OGDENSBURG — Ogdensburg City Historian Julie Madlin is expanding her self-guided walking tours through the historic district of Ogdensburg to Caroline Street.
“It’s a five-year plan,” Ms. Madlin said.
Her tour is based mostly inside the Library Park National Historic District. Already signs can be seen at the site of historic buildings, or where historic buildings used to stand along State Street. The signs are adorned with QR codes that allow people to use smart phones to access extensive information about each site, including, in many cases, videos about the subject.
Ms. Madlin works with Laura Lee Roethel of River Rat Designs to produce the signs and is just about ready to get the seven signs designated for Caroline Street printed.
She hopes to have the signs placed by the end of December and will conduct a tour of the new signs in the summer of 2020.
“Ogdensburg is a very walkable city,” Ms. Madlin said. But she acknowledged that it is not as much fun in the winter months.
At her last guided tour, in September, Ms. Madlin said she had more than 50 people take a walk with her.
“There’s a lot of great architecture in Ogdensburg,” she said. “If you can get people to slow down, they really enjoy it.”
One of the highlights of the building on the tour, which is soon to have its own sign, is 412 Caroline St. — the Knap Mansion.
It’s an Italianate style home that is over 5,000 square feet. It was home to the Knap and Hasbrouck families.

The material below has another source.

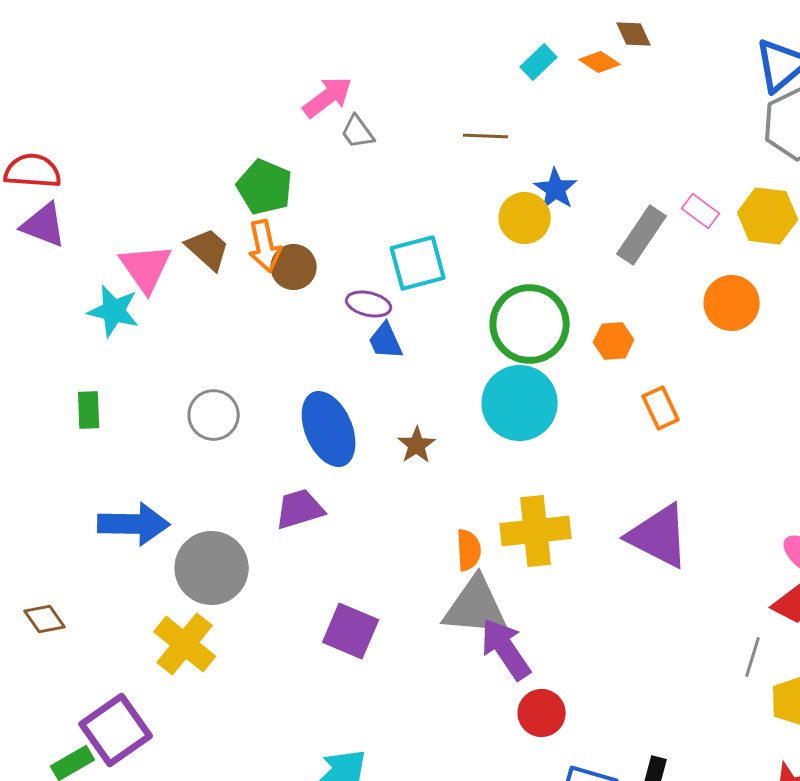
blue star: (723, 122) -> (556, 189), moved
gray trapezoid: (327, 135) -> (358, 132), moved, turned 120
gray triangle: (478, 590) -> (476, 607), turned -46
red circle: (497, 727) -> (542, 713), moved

Mary Hasbrouck, who died in 1952, was the great-granddaughter of Louis Hasbrouck, who was the first clerk of St. Lawrence County and a member of the New York State Senate. Her father, also named Louis Hasbrouck, served as assistant district attorney and was a founder of “The Boy’s Journal” newspaper, which later became the Republican Journal. Ms. Hasbrouck was a librarian for the Ogdensburg Public Library and an educator. She also served on the Board of Education for many years.
The house was built for Mary Averell Knap, widow of Thomas Knap, in 1865. Her daughter Emeline Knap married Louis Hasbrouck Jr. and resided in the home until her death in 1911. She was one of the founders of the Society of United Helpers, an organization that cared for orphans and the elderly.
Later residents included Franklin Little and his wife Janet, who moved to Ogdensburg in 1928. Mr. Little was the owner of the Ogdensburg Republican Journal.
The money for the project came from a $4,500 grant from Northern New York Community Foundation.